Dmytro Firtash, a Ukrainian business tycoon with ties to President Viktor Yanukovych, has acquired the troubled Nadra Bank, expanding a business empire that was under attack when Yulia Tymoshenko was prime minister.
The $440 million acquisition of 90 percent of Nadra, which has been under National Bank of Ukraine administration since 2009, gives Firtash a foothold in the country’s financial sector to add to his considerable domestic and foreign interests in chemicals, natural gas and media.
The purchase comes after Firtash was last month summoned by a U.S. court to answer a lawsuit filed by Tymoshenko, a bitter foe of the controversial businessman and the president, ousted shortly after Yanukovych defeated her in the presidential election. She alleges that Firtash colluded with the government to defraud Ukraine of some $3 billion worth of natural gas.
Both he and the government deny any wrongdoing.
Firtash acquired the controlling stake in Nadra through his Austria-registered Centragas Holding which bought an entire additional stock issue by the bank making up 89.97 percent of its shares for 3.5 billion hryvnias ($440 million), Nadra said in a statement.
With assets of Hr 22.9 billion, Nadra is Ukraine’s 11th largest bank. It has restructured its foreign debt with significant write-offs after going into default in 2009, Reuters reported.
Ukraine’s central bank has pumped in more than $1 billion in loans and other assistance since 2008 to keep the bank afloat – and another $600 million may be needed to make it a viable institution, according to government and International Monetary Fund estimates.
Although questions of transparency remain an issue, Dragon Capital investment bank analysts wrote favorably about the acquisition: “We consider this news positively, as the first step towards recapitalization has now been completed. However, we are still waiting for the government to announce the remaining recapitalization needs and the financing sources.”

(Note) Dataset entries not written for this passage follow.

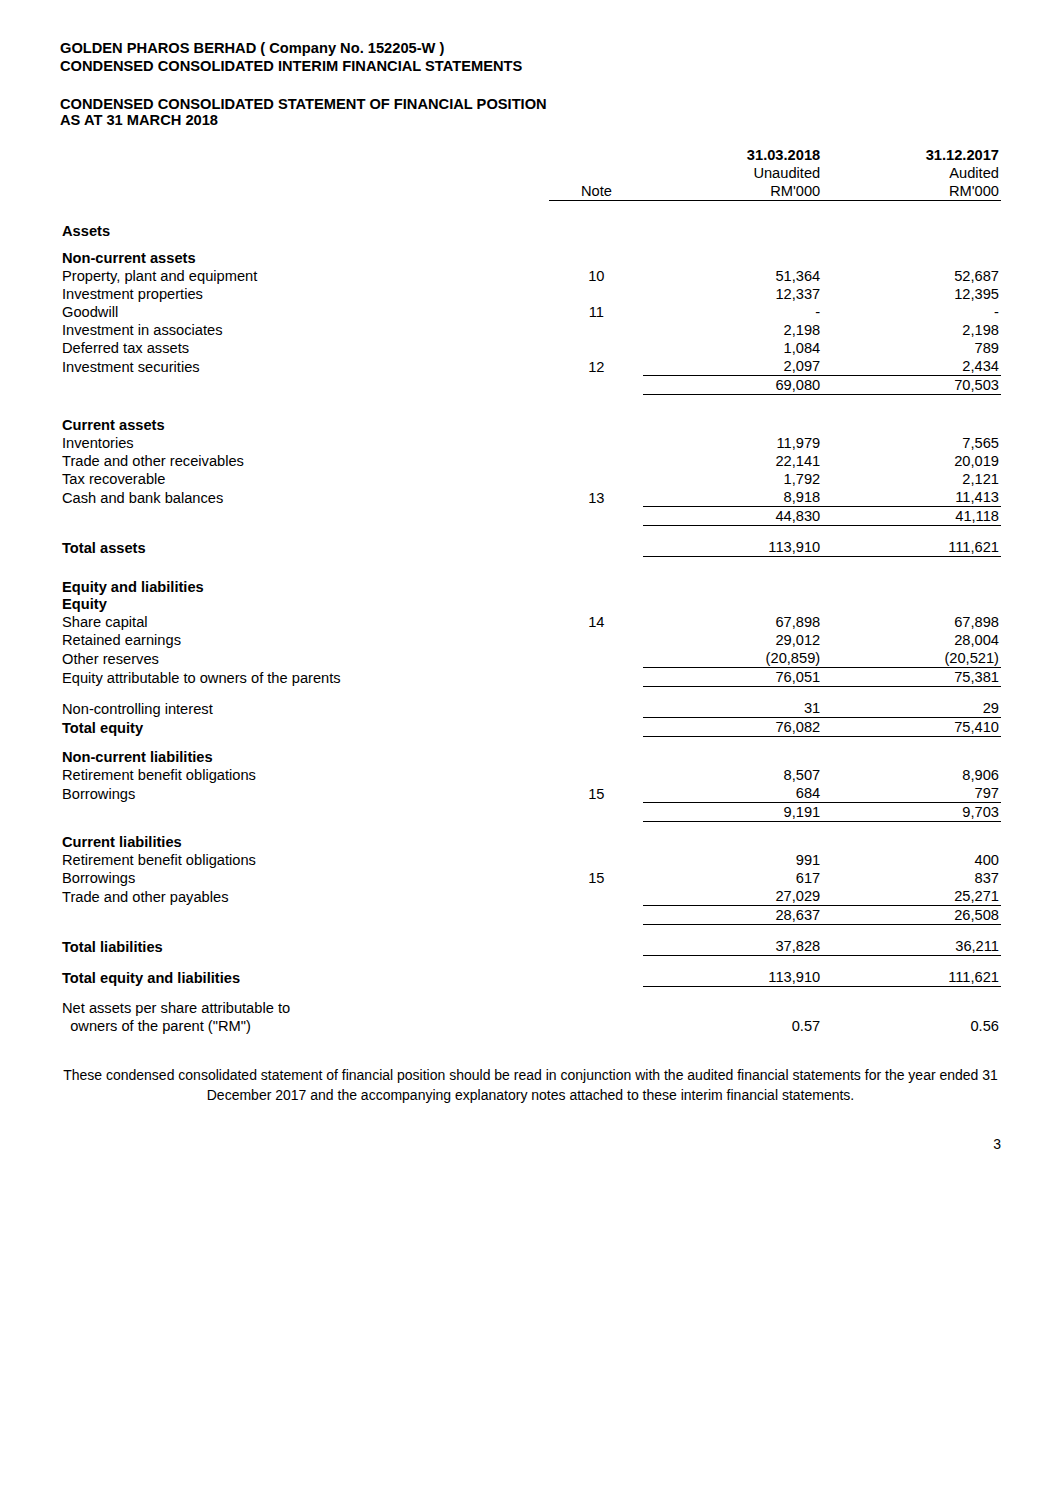GOLDEN PHAROS BERHAD ( Company No. 152205-W )
CONDENSED CONSOLIDATED INTERIM FINANCIAL STATEMENTS
CONDENSED CONSOLIDATED STATEMENT OF FINANCIAL POSITION
AS AT 31 MARCH 2018
| | | 31.03.2018 | 31.12.2017 |
| | | Unaudited | Audited |
| | Note | RM'000 | RM'000 |
| Assets | | | |
| Non-current assets | | | |
| Property, plant and equipment | 10 | 51,364 | 52,687 |
| Investment properties | | 12,337 | 12,395 |
| Goodwill | 11 | - | - |
| Investment in associates | | 2,198 | 2,198 |
| Deferred tax assets | | 1,084 | 789 |
| Investment securities | 12 | 2,097 | 2,434 |
| | | 69,080 | 70,503 |
| Current assets | | | |
| Inventories | | 11,979 | 7,565 |
| Trade and other receivables | | 22,141 | 20,019 |
| Tax recoverable | | 1,792 | 2,121 |
| Cash and bank balances | 13 | 8,918 | 11,413 |
| | | 44,830 | 41,118 |
| Total assets | | 113,910 | 111,621 |
| Equity and liabilities | | | |
| Equity | | | |
| Share capital | 14 | 67,898 | 67,898 |
| Retained earnings | | 29,012 | 28,004 |
| Other reserves | | (20,859) | (20,521) |
| Equity attributable to owners of the parents | | 76,051 | 75,381 |
| Non-controlling interest | | 31 | 29 |
| Total equity | | 76,082 | 75,410 |
| Non-current liabilities | | | |
| Retirement benefit obligations | | 8,507 | 8,906 |
| Borrowings | 15 | 684 | 797 |
| | | 9,191 | 9,703 |
| Current liabilities | | | |
| Retirement benefit obligations | | 991 | 400 |
| Borrowings | 15 | 617 | 837 |
| Trade and other payables | | 27,029 | 25,271 |
| | | 28,637 | 26,508 |
| Total liabilities | | 37,828 | 36,211 |
| Total equity and liabilities | | 113,910 | 111,621 |
| Net assets per share attributable to | | | |
| owners of the parent ("RM") | | 0.57 | 0.56 |
These condensed consolidated statement of financial position should be read in conjunction with the audited financial statements for the year ended 31 December 2017 and the accompanying explanatory notes attached to these interim financial statements.
3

Angry depositors have long battled to get their cash returned, which required intervention from the government amid investigations into alleged financial mismanagement at the bank. The bank’s former chief executive officer, Ihor Gilenko, and other ex-bank officials remain fugitives from justice after prosecutors charged them with embezzlement.
Last year, the bank owed depositors an estimated $1 billion to depositors, including individuals and commercial entities, according to Ihor Stepanov, coordinator for the United Independent Committee of Depositor.

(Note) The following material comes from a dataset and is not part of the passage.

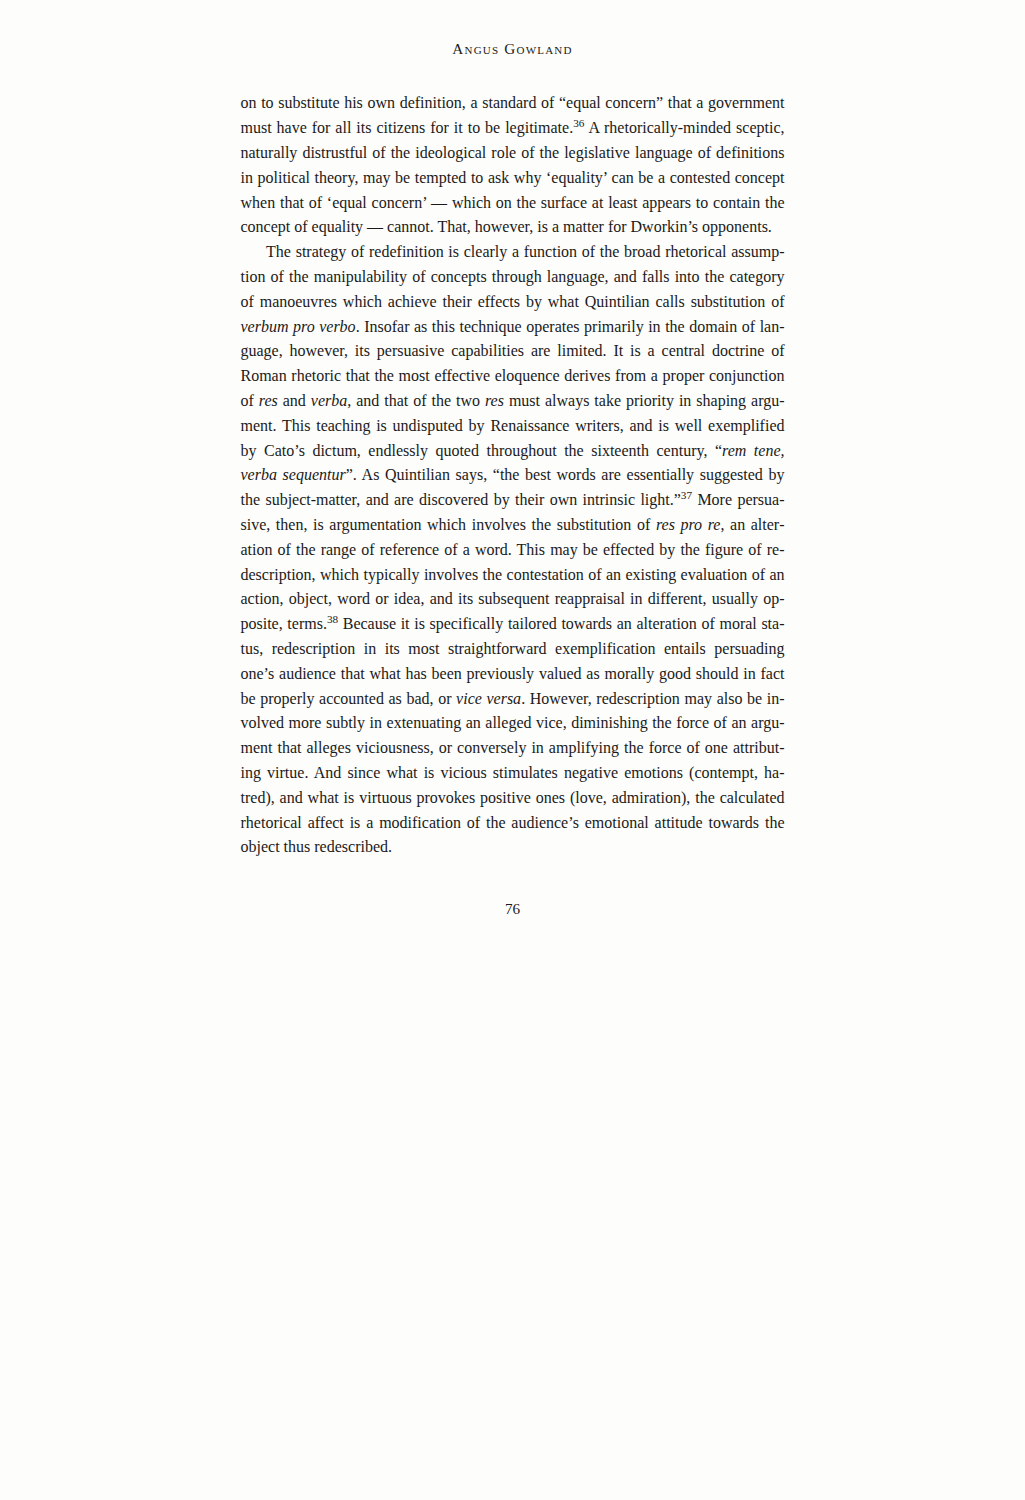Angus Gowland
on to substitute his own definition, a standard of “equal concern” that a government must have for all its citizens for it to be legitimate.36 A rhetorically-minded sceptic, naturally distrustful of the ideological role of the legislative language of definitions in political theory, may be tempted to ask why ‘equality’ can be a contested concept when that of ‘equal concern’ — which on the surface at least appears to contain the concept of equality — cannot. That, however, is a matter for Dworkin’s opponents.
The strategy of redefinition is clearly a function of the broad rhetorical assumption of the manipulability of concepts through language, and falls into the category of manoeuvres which achieve their effects by what Quintilian calls substitution of verbum pro verbo. Insofar as this technique operates primarily in the domain of language, however, its persuasive capabilities are limited. It is a central doctrine of Roman rhetoric that the most effective eloquence derives from a proper conjunction of res and verba, and that of the two res must always take priority in shaping argument. This teaching is undisputed by Renaissance writers, and is well exemplified by Cato’s dictum, endlessly quoted throughout the sixteenth century, “rem tene, verba sequentur”. As Quintilian says, “the best words are essentially suggested by the subject-matter, and are discovered by their own intrinsic light.”37 More persuasive, then, is argumentation which involves the substitution of res pro re, an alteration of the range of reference of a word. This may be effected by the figure of redescription, which typically involves the contestation of an existing evaluation of an action, object, word or idea, and its subsequent reappraisal in different, usually opposite, terms.38 Because it is specifically tailored towards an alteration of moral status, redescription in its most straightforward exemplification entails persuading one’s audience that what has been previously valued as morally good should in fact be properly accounted as bad, or vice versa. However, redescription may also be involved more subtly in extenuating an alleged vice, diminishing the force of an argument that alleges viciousness, or conversely in amplifying the force of one attributing virtue. And since what is vicious stimulates negative emotions (contempt, hatred), and what is virtuous provokes positive ones (love, admiration), the calculated rhetorical affect is a modification of the audience’s emotional attitude towards the object thus redescribed.
76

There have been no public statements about the bank’s plans to repay depositors.
The purchase by Firtash was given the go-ahead by the central bank, which had been looking for an investor.
Cleaning up Nadra has been one of several key conditions set by the IMF in exchange for a credit line of up to $15 billion. The IMF has called upon Ukraine to either shut down the bank, in turn selling off its assets, or to find a new investor that could recapitalize it.
Despite bringing in Firtash to save Nadra, questions linger over what went wrong at the bank and why Firtash – long considered an investor in it – would be interested in buying it.
Alexander Valchyshen, head of research at Investment Capital Ukraine, told the Financial Times that Firtash would use the bank to service his business empire’s cash flow. He added that he could use his media outlets to improve the bank’s damaged reputation and use cash from depositors to finance his other businesses.
Firtash achieved prominence as a co-owner along with Russia’s gas giant Gazprom of RosUkrEnergo, a Swiss-registered gas trader that was ousted from the multibillion-dollar gas trade between Russia and Ukraine in 2009 by Tymoshenko.
Since Yanukovych came to power, Tymoshenko has come under criminal investigation by prosecutors for alleged financial wrongdoings while she was prime minister from 2007 to 2010. One probe is looking into her role in concluding the deal with Russia in 2009, removing RosUkrEnergo and securing a new gas contract between the two countries, which the government has complained sets the price of gas too high. She denies wrongdoing.
The accusations and counter-attacks relate to the 2009 deal with Russia, which allowed Ukraine’s state gas company Naftogaz to seize 11 billion cubic meters of gas from RosUkrEnergo. An international court ruled the move illegal last year, forcing Naftogaz to return around $3 billion of gas to RosUkrEnergo.
Tymoshenko claimed that Firtash and the government colluded to ensure RosUkrEnergo won the case, at the expense of state-owned Naftogaz. Firtash, who has close ties to Yanukovych’s inner circle, has also acquired three major chemicals plants since the president took power.